Abstract: Many fundamental biological processes rely on the activation of membrane proteins by external forces acting through the lipid membrane. In this talk, I will present results from recent molecular simulation studies focused on the gating of bacterial mechanosensitive (MS) channel MscL as well as the mechanosensitive G-protein coupled receptor (GPCR) AT1R. While both of these proteins respond to membrane tension exerted on the lipid membrane, their activation strategies follow different mechanisms. We show how flexibility in the internal architecture of MscL provides the channel with the ability to withstand large deformations before gating and therefore serve as a ‘strain-buffer’ for the cell. In contrast to this, activation of the AT1 receptor is stabilized by membrane tension, yet membrane tension is not always effective in driving the activation process itself. Our molecular dynamics simulations provide unique structural insights into the role of tension-induced and tension-stabilized activation of transmembrane proteins.

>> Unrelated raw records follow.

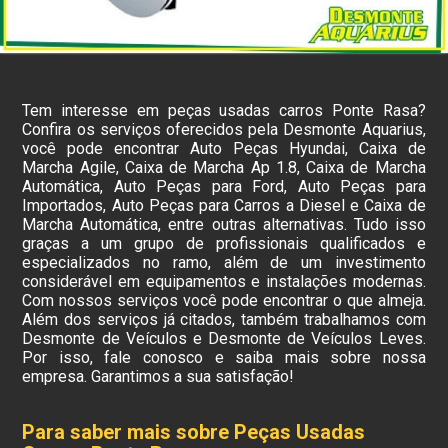
Tem interesse em peças usadas carros Ponte Rasa?
Confira os serviços oferecidos pela Desmonte Aquarius,
você pode encontrar Auto Peças Hyundai, Caixa de
Marcha Agile, Caixa de Marcha Ap 1.8, Caixa de Marcha
Automática, Auto Peças para Ford, Auto Peças para
Importados, Auto Peças para Carros a Diesel e Caixa de
Marcha Automática, entre outras alternativas. Tudo isso
graças a um grupo de profissionais qualificados e
especializados no ramo, além de um investimento
considerável em equipamentos e instalações modernas.
Com nossos serviços você pode encontrar o que almeja.
Além dos serviços já citados, também trabalhamos com
Desmonte de Veículos e Desmonte de Veículos Leves.
Por isso, fale conosco e saiba mais sobre nossa
empresa. Garantimos a sua satisfação!
Para saber mais sobre Peças Usadas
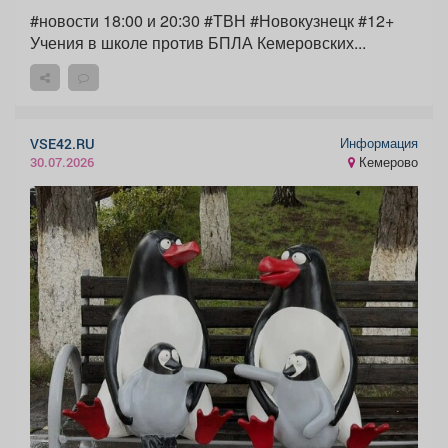
#новости 18:00 и 20:30 #ТВН #Новокузнецк #12+
Учения в школе против БПЛА Кемеровских...
Информация
VSE42.RU
Кемерово
30.07.2026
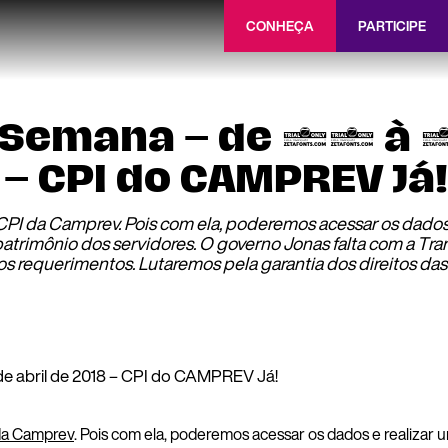
CONHEÇA
PARTICIPE
a Semana – de 23 à 
CPI do CAMPREV Já!
CPI da Camprev. Pois com ela, poderemos acessar os dados 
patrimônio dos servidores. O governo Jonas falta com a Tra
s requerimentos. Lutaremos pela garantia dos direitos das 
da Camprev
. Pois com ela, poderemos acessar os dados e realizar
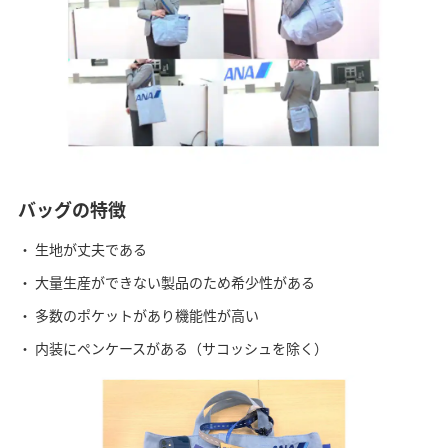
バッグの特徴
生地が丈夫である
大量生産ができない製品のため希少性がある
多数のポケットがあり機能性が高い
内装にペンケースがある（サコッシュを除く）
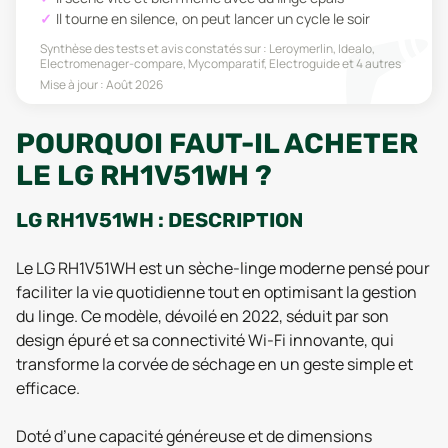
Il tourne en silence, on peut lancer un cycle le soir
Synthèse des tests et avis constatés sur :
Leroymerlin, Idealo,
Electromenager-compare, Mycomparatif, Electroguide
et 4 autres
Mise à jour :
Août 2026
POURQUOI FAUT-IL ACHETER
LE LG RH1V51WH ?
LG RH1V51WH : DESCRIPTION
Le LG RH1V51WH est un sèche-linge moderne pensé pour
faciliter la vie quotidienne tout en optimisant la gestion
du linge. Ce modèle, dévoilé en 2022, séduit par son
design épuré et sa connectivité Wi-Fi innovante, qui
transforme la corvée de séchage en un geste simple et
efficace.
Doté d’une capacité généreuse et de dimensions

Bio: Originally from Colombia, Professor Vanegas received degrees in Physics (B.S., '05) and Biochemistry and Biophysics (M.S., '07) from Oregon State University. He obtained his Ph.D. in Biophysics from the University of California, Davis. After completing postdoctoral training at the Polytechnic University of Catalonia in Barcelona, Spain and Sandia National Laboratories in Albuquerque, New Mexico, Professor Vanegas joined the Department of Physics at the University of Vermont in 2016 as an assistant professor. He joined the Department of Biochemistry and Biophysics in the Fall of 2022. The Vanegas laboratory combines techniques from molecular simulation, continuum mechanics, and quantum chemistry to understand how molecular structure modulates the activation of mechanosensitive proteins and determines the mechanical response of lipid membranes. His research group is highly interdisciplinary working at the interface between biology, physics, chemistry, and engineering. The central research focus of the Vanegas lab is to provide mechanistic insights into essential biological processes such as membrane fission and fusion, organelle and cellular shaping, touch and pain sensing, cardiovascular control and development, and osmotic regulation among others. The Vanegas lab develops of state-of-the-art molecular simulation methods to capture the mechanical properties of biomolecules through local stress/elasticity calculations and steered molecular dynamics (MD) methods to rapidly and systematically explore the structure and energetics of mechanically-driven transitions.